La firme Expliseat a été fondée par Benjamin Saada, Jean-Charles Samuelian et Vincent Tejedor en 2011. Elle s'est fait connaître avec la conception de son premier siège ultra-léger, le TiSeat (diminutif de « Titanium Seat »), fabriqué à base de titane et de fibres de carbone composites renforcées, et pesant seulement 4 kg (contre 11 kg pour un fauteuil similaire classique). Il a été certifié par l'Aesa et la FAA en 2014. Dix ans plus tard, Expliseat a dévoilé - déjà à Hambourg - une nouvelle version de son siège ultra léger de classe économique, le TiSeat 2X. Chaque exemplaire présente un poids inférieur de 30 % aux sièges économiques classiques, et est doté de mousses ergonomiques habillées de cuir. C’est le siège qui a été choisi par Air France pour le renouvellement des cabines de la flotte d'Embraer de HOP! Air France. Lors de l’édition 2026 du salon Aircraft Interiors, Expliseat a annoncé deux premiers contrats concernant le 2X avec deux compagnies américaines, dont le nom n’a pas été dévoilé. En lançant le TiSeat S, Expliseat veut proposer une gamme cohérente sur l'ensemble de la cabine pour des compagnies régionales. L’équipementier estime qu’il serait possible, en couplant les deux plateformes d’économiser 600 kilos par appareil pour un jet régional, et plus du double pour un avion monocouloir.
Du côté des équipementiers plus spécialisés dans les sièges de classes affaires long-courrier, comme Stelia Aerospace, le gain de poids est aussi primordial. Et cela rime souvent avec simplicité. « Avec le siège Opera Essential, nous proposons un produit confortable mais aussi efficace en termes de masse et de densité », explique Arnaud de la Croix, d'Airbus Atlantic, maison-mère de Stelia Aerospace. Le pitch du fauteuil (écartement entre deux rangées de sièges) est de 38 pouces, soit près de 97 cm, mais le fauteuil présente une cinématique sans actionnement électronique, ce qui réduit énormément la maintenance. Dans son ensemble, le siège fonctionne de manière beaucoup plus simple, avec environ 40 % de pièces en moins par rapport à un siège de classe affaires classique. « Nous pouvons proposer aussi l’utilisation d’un écran translucide équipé d’un rétroprojecteur, ce qui permet de s’affranchir totalement d’un système IFE et d’avoir une plateforme totalement autonome », poursuit Arnaud de la Croix. Les passagers ont ainsi la possibilité de charger sur l’écran via un QR code des séries ou des films qu’ils auraient téléchargés à l’avance sur leur ordinateur personnel. « Nous gagnons environ 75 % de la masse par rapport à un système IFE classique », précise Arnaud de la Croix. « Nous avons un ensemble, pour la totalité du siège et de son environnement, à 65 kg. C’est énorme par rapport à un siège de classe affaires classique, qui pèse une centaine de kilos. L’impact environnemental est en baisse de 32 % par rapport à un siège traditionnel », précise-t-il.

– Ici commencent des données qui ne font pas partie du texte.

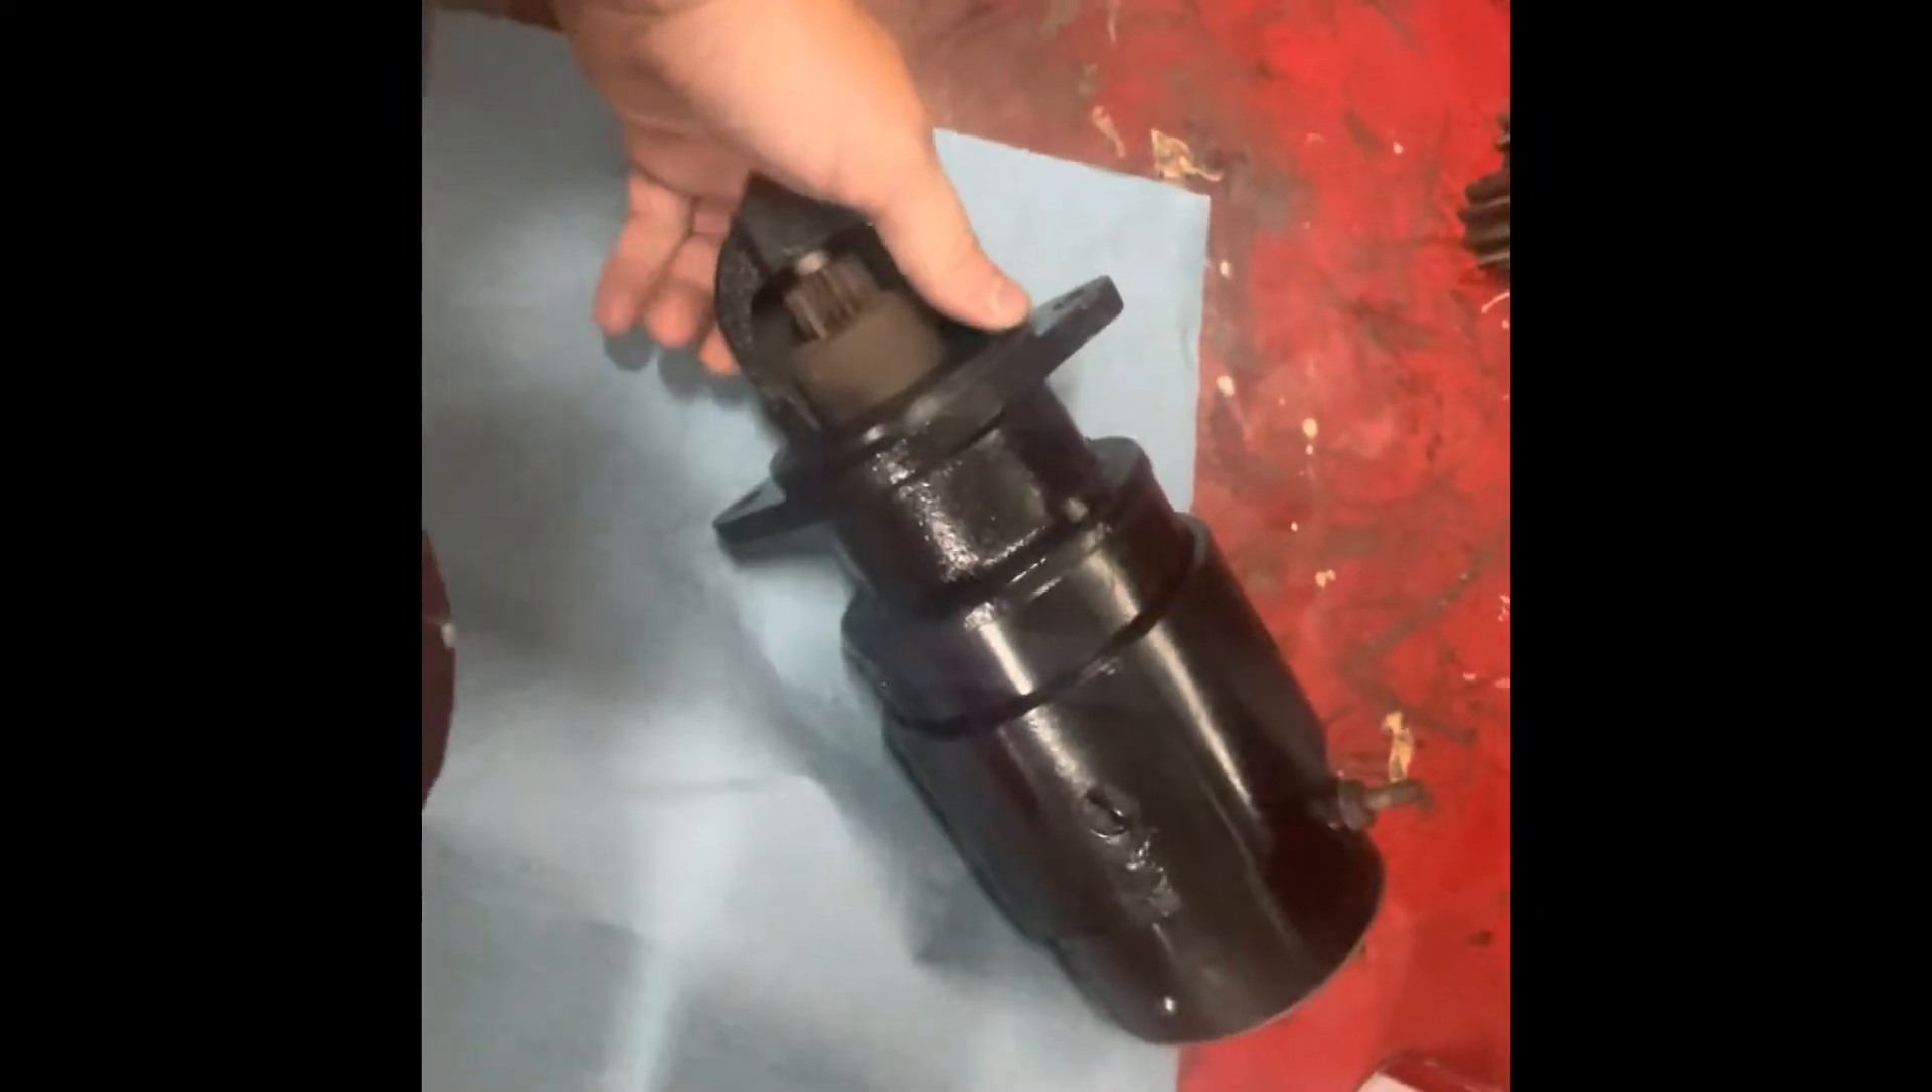As you can see I finished up the starter assembly.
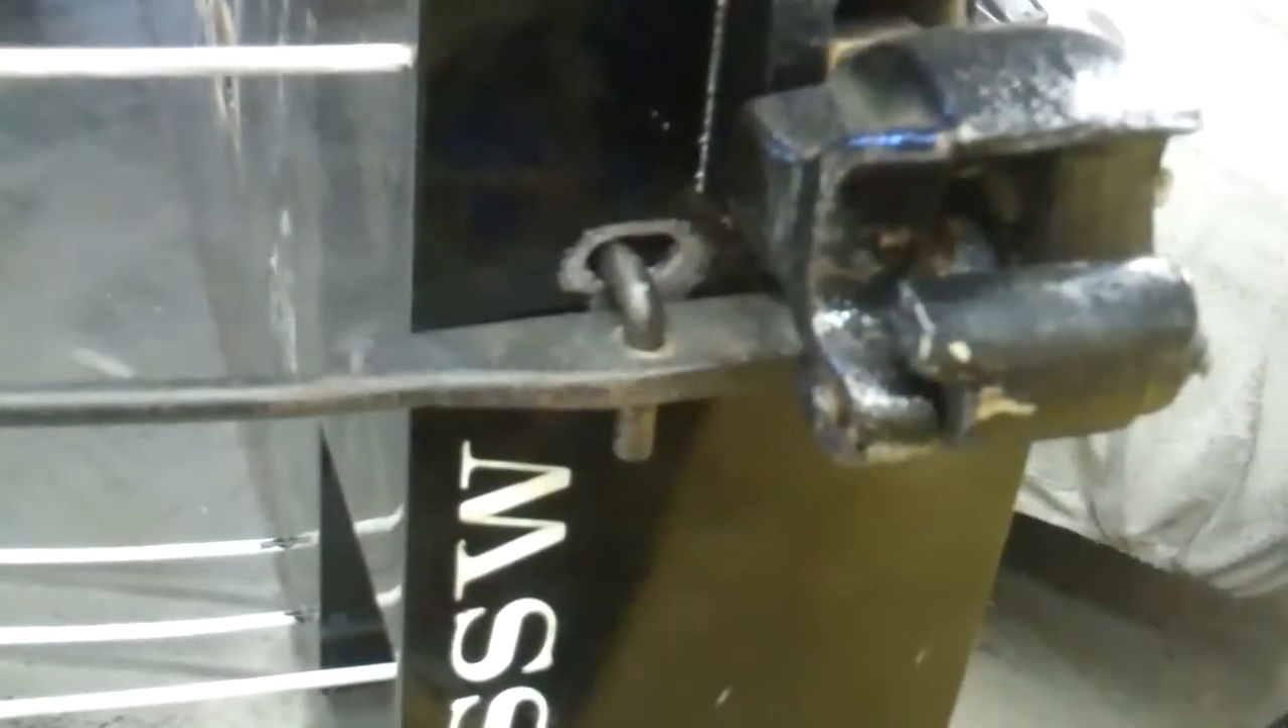And this is what it looks like with the rod attached.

Il faut enfin ajouter que la recherche de poids et ce retour à la simplicité sont aussi liés à une demande des entreprises qui, pour les voyages de leurs collaborateurs, sont de plus en plus sensibilisées aux solutions davantage en adéquation avec l’environnement, dans le respect des impératifs de responsabilité sociétale des entreprises (RSE). Et d’une certaine manière, ces systèmes très simples renvoient aux compartiments des trains de luxe comme le Venise-Simplon Orient-Express, où les sièges étaient transformés en couchettes extrêmement confortables, avec des mécanismes très simples.